Let’s see how this all plays out mathematically. We’ll start with something that isn’t likely to stir up much controversy:

1/2 + 1/4 + 1/8 +... = 1

This is the mathematical counterpart of the observation that if you walk across half of a room, then a quarter of the room, then an eigth, and so on then you will have crossed the whole room. (Of course, there are some philosophical questions to be raised by the fact that the phrase “and so on” took the place of an infinite number of actions. Even non-controversial infinite series deserve serious thought.)

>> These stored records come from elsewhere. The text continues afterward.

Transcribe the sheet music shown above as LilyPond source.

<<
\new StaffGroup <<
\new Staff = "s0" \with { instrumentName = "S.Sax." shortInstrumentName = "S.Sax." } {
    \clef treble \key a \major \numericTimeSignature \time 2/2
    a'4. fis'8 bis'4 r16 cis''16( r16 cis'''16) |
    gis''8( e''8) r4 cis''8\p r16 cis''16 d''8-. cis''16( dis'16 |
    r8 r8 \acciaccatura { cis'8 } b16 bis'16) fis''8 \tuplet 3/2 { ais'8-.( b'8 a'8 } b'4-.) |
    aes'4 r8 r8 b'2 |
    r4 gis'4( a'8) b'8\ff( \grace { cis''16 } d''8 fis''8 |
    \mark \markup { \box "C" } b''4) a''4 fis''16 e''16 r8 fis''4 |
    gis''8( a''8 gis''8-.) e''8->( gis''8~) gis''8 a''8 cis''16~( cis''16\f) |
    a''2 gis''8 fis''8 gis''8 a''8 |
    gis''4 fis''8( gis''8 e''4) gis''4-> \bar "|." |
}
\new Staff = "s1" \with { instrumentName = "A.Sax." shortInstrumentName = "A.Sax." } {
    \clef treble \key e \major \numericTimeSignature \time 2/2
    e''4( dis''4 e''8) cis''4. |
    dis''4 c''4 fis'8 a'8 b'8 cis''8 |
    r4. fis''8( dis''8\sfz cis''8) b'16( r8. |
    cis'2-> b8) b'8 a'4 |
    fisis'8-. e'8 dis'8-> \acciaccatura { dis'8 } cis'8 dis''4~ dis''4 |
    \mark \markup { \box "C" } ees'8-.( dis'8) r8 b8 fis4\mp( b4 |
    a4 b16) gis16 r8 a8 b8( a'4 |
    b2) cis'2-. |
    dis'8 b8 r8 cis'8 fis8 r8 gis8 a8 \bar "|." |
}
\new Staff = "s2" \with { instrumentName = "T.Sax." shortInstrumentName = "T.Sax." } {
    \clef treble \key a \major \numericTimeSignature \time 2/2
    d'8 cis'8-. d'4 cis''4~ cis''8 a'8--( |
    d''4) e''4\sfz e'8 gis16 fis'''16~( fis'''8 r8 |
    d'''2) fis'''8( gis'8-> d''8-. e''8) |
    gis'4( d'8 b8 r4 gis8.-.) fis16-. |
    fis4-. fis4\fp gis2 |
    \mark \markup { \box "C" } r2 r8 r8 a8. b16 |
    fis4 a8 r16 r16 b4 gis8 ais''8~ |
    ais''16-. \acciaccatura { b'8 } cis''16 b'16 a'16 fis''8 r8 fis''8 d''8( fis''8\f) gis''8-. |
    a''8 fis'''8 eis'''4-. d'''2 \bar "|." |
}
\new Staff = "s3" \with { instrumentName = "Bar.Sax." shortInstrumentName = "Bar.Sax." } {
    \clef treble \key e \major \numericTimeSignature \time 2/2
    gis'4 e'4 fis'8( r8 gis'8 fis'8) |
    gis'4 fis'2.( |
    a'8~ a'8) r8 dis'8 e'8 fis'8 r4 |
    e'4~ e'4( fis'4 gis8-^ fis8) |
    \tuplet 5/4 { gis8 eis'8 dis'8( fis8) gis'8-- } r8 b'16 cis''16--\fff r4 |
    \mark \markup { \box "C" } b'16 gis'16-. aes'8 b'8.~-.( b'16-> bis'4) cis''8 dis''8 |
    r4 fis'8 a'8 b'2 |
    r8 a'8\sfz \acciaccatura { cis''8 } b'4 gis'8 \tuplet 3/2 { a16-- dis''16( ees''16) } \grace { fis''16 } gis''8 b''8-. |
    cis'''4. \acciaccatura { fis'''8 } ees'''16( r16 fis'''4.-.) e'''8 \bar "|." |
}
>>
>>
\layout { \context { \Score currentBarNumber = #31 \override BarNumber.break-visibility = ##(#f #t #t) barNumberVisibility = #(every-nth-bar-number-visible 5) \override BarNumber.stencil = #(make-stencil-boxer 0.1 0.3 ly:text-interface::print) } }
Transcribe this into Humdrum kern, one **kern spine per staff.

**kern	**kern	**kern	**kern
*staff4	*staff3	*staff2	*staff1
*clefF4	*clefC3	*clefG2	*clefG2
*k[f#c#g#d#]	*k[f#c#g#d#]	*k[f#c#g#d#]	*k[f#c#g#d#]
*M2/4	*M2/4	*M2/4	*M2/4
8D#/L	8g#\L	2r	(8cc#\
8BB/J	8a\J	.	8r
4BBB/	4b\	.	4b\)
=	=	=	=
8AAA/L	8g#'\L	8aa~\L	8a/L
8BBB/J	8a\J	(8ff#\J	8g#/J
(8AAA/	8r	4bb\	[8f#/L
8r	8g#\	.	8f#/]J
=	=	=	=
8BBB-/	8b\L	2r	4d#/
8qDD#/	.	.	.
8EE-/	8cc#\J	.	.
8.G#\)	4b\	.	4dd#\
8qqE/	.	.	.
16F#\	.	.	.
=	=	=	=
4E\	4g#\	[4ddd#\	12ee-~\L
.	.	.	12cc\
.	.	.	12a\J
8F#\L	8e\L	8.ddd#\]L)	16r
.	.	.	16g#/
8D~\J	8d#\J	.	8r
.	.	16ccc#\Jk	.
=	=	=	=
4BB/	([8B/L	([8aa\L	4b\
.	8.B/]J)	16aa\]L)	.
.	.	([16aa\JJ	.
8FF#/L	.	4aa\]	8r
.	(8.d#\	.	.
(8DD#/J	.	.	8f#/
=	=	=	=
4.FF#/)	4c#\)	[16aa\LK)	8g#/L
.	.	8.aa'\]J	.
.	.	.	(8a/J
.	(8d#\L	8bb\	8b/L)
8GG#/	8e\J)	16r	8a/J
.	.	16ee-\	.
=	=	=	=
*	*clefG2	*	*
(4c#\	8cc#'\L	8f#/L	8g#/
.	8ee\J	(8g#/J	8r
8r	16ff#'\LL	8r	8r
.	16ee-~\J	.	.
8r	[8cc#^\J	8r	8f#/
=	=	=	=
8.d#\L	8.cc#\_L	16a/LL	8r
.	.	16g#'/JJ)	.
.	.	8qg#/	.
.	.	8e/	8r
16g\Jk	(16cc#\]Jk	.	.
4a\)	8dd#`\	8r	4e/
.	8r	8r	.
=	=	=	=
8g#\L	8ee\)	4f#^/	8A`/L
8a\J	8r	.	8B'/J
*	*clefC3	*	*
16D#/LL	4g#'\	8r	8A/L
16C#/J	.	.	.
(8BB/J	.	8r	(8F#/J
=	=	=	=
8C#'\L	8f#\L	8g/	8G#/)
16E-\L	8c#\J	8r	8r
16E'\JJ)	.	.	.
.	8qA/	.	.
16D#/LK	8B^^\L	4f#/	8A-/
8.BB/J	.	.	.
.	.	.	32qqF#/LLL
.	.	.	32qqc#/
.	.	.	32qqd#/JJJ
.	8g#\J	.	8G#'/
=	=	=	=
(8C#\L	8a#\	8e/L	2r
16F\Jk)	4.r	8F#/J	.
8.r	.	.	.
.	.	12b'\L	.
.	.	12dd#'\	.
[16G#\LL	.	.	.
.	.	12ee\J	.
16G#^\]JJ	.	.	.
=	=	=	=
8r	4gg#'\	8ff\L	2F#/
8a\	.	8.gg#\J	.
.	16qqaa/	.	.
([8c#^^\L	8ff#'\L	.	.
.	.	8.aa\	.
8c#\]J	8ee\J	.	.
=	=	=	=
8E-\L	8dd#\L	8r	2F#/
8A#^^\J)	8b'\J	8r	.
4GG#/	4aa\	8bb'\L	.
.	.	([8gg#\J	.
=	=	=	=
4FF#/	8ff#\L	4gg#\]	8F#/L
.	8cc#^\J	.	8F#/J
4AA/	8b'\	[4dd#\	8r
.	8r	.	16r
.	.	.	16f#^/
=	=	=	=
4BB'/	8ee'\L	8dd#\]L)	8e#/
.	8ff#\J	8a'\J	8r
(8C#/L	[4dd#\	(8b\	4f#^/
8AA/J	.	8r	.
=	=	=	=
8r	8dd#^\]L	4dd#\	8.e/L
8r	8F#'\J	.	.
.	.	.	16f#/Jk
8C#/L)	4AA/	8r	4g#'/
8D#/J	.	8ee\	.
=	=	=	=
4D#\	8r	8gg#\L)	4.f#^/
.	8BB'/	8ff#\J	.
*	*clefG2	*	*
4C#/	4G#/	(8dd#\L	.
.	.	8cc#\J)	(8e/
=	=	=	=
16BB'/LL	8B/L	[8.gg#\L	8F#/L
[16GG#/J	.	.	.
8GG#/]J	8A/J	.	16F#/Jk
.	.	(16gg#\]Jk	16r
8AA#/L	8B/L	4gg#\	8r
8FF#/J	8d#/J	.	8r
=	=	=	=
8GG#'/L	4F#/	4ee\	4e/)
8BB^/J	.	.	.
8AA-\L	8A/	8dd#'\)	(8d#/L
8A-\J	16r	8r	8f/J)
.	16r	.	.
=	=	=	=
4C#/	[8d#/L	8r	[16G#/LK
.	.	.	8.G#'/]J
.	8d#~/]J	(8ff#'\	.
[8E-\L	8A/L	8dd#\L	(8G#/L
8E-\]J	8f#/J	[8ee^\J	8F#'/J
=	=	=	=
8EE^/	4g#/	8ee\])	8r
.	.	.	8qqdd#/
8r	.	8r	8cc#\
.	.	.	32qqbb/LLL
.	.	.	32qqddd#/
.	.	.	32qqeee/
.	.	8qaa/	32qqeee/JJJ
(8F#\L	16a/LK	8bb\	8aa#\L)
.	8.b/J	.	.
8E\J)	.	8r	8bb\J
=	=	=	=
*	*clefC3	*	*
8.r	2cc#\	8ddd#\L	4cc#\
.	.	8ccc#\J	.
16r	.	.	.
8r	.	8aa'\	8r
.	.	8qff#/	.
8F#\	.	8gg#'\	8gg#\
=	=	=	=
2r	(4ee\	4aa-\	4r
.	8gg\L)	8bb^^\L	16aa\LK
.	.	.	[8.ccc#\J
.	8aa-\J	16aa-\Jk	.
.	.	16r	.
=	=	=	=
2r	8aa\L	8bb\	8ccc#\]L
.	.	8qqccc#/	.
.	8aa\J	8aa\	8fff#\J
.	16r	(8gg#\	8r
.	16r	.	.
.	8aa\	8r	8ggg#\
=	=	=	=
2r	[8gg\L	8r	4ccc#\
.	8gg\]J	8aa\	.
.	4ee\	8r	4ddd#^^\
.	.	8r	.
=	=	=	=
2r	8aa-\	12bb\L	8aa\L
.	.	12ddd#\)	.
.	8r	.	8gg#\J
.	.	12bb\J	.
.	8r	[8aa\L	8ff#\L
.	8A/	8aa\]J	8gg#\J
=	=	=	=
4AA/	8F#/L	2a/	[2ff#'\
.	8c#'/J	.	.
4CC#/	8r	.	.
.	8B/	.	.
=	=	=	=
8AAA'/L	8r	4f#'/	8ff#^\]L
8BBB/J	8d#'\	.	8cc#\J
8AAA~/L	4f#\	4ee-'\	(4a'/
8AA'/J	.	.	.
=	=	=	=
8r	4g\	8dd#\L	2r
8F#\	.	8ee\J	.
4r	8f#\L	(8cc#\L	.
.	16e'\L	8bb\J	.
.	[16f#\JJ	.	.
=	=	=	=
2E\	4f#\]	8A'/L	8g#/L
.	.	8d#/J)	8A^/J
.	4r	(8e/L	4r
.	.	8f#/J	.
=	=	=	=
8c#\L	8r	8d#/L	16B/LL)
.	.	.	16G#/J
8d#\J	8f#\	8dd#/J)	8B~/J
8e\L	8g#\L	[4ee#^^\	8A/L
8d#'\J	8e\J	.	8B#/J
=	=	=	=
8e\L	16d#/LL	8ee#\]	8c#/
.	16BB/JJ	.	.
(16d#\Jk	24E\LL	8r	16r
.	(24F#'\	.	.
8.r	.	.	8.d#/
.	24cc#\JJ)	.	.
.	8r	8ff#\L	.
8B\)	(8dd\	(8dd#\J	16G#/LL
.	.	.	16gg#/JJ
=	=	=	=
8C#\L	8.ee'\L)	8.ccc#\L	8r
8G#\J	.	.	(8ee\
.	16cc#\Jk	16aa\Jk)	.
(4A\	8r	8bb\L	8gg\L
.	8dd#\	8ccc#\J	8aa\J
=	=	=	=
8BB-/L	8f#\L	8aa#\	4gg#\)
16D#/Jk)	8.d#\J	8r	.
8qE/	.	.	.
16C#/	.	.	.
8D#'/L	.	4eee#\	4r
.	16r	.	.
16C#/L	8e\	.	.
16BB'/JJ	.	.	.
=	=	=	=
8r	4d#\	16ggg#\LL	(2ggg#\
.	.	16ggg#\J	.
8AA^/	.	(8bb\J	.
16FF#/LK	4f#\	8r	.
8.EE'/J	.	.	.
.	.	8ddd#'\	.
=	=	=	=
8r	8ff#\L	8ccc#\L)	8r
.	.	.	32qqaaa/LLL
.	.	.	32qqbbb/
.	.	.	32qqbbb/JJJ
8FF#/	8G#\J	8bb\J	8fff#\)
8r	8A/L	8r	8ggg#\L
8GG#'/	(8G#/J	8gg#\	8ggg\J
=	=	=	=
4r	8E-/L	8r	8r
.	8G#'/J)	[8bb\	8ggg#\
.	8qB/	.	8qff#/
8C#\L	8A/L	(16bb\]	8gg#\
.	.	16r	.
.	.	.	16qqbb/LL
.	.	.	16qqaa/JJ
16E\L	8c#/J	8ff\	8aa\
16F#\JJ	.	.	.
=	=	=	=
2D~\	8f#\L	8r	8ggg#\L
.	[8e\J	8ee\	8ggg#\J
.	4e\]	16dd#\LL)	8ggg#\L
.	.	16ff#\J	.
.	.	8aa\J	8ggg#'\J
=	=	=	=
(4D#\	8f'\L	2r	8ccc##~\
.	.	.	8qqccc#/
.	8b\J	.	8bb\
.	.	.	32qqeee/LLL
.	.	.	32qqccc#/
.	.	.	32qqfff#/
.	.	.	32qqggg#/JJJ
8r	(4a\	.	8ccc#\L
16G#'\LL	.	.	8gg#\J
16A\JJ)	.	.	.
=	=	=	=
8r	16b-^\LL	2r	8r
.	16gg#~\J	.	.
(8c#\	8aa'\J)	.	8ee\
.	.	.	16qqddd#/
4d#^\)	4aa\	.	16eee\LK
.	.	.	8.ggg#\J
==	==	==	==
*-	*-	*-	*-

You might also convince yourself that

1/3 + 1/9 + 1/81 +... = 1/2

It might not be obvious that the answer is 1/2, but this answer is at least plausible: we start with a number which is smaller than 1/2 and add increasingly tiny numbers to it. And if you plug numbers into a calculator you will get good numerical evidence that this equation makes sense; the further out you go in the sum, the closer you get to 1/2. In general, if the absolute value of s is a number smaller than 1, we have:

s + s^2 + s^3 +... = \frac{s}{1 - s}

Of course, the only context in which the left-hand side really makes sense is when |s| < 1; this ensures that the powers of s get very small very vast and thus the settles near a particular value. If |s| \geq 1 then there is no such guarantee: the powers of $s$ do not get smaller, and you can get a number as large as you want by adding up enough terms in the sum.

The right-hand side, on the other hand makes sense in a much larger context: we can plug in any number except s = 1! In particular, we can plug s = 2 into \frac{s}{1-s} to obtain \frac{2}{1-2} = -2. Since the expressions s + s^2 + s^3 +... and \frac{s}{1-s} agree when |s| < 1, it makes sense to use the latter expression as a proxy for the former at other values of s, such as s = 2. In othe words, it is not entirely stupid to write:

2 + 4 + 8 +... = -2

There is some theory which makes this equation even less stupid: \frac{s}{1-s} is (in a sense which can be made precise) the only sensible way to extend s + s^2 + s^3 +... beyond the set |s| < 1. Properly justifying this requires techniques coming from one of the most beautiful subjects in all of mathematics: the calculus of complex numbers. It should not be at all obvious, but in the end this whole discussion is really all about the mysterious powers of complex numbers.

The same techniques allow us to analyze the sum 1 + 2 + 3 +... which got this post started; this time, our starting point is the Riemann Zeta function:

\frac{1}{1^s} + \frac{1}{2^s} + \frac{1}{3^s} +... = \zeta(s)

This time the sum on the left-hand side makes sense as long as |s| > 1, but the same tools described above imply that the Riemann Zeta function can be “analytically continued” to allow any input except s = 1, and its value at s = -1 can be calculated to be -1/12. This calculation could occupy another entire blog post, so I will not go any further than that at this time.

Now that I have explained the sense in which it is not completely stupid to say that the sum of all the positive integers is -1/12, I would like to conclude by arguing that it still is pretty stupid. Notice that according to the reasonging described in this post we did not assign the sum a value by thinking about it intrinsically as we can with, for instance 1/2 + 1/4 + 1/8 +...; instead we related the sum to the Riemann Zeta function and analyzed that function. But there are infinitely many other possible functions which have a similar relationship to 1 + 2 + 3 +..., and many of them will assign different values to the series following the steps outlined here. In fact, you can use these steps to justify giving the sum any value you want. Still, the Riemann Zeta function enjoys a privileged position in mathematics (and physics) so -1/12 is a pretty good choice.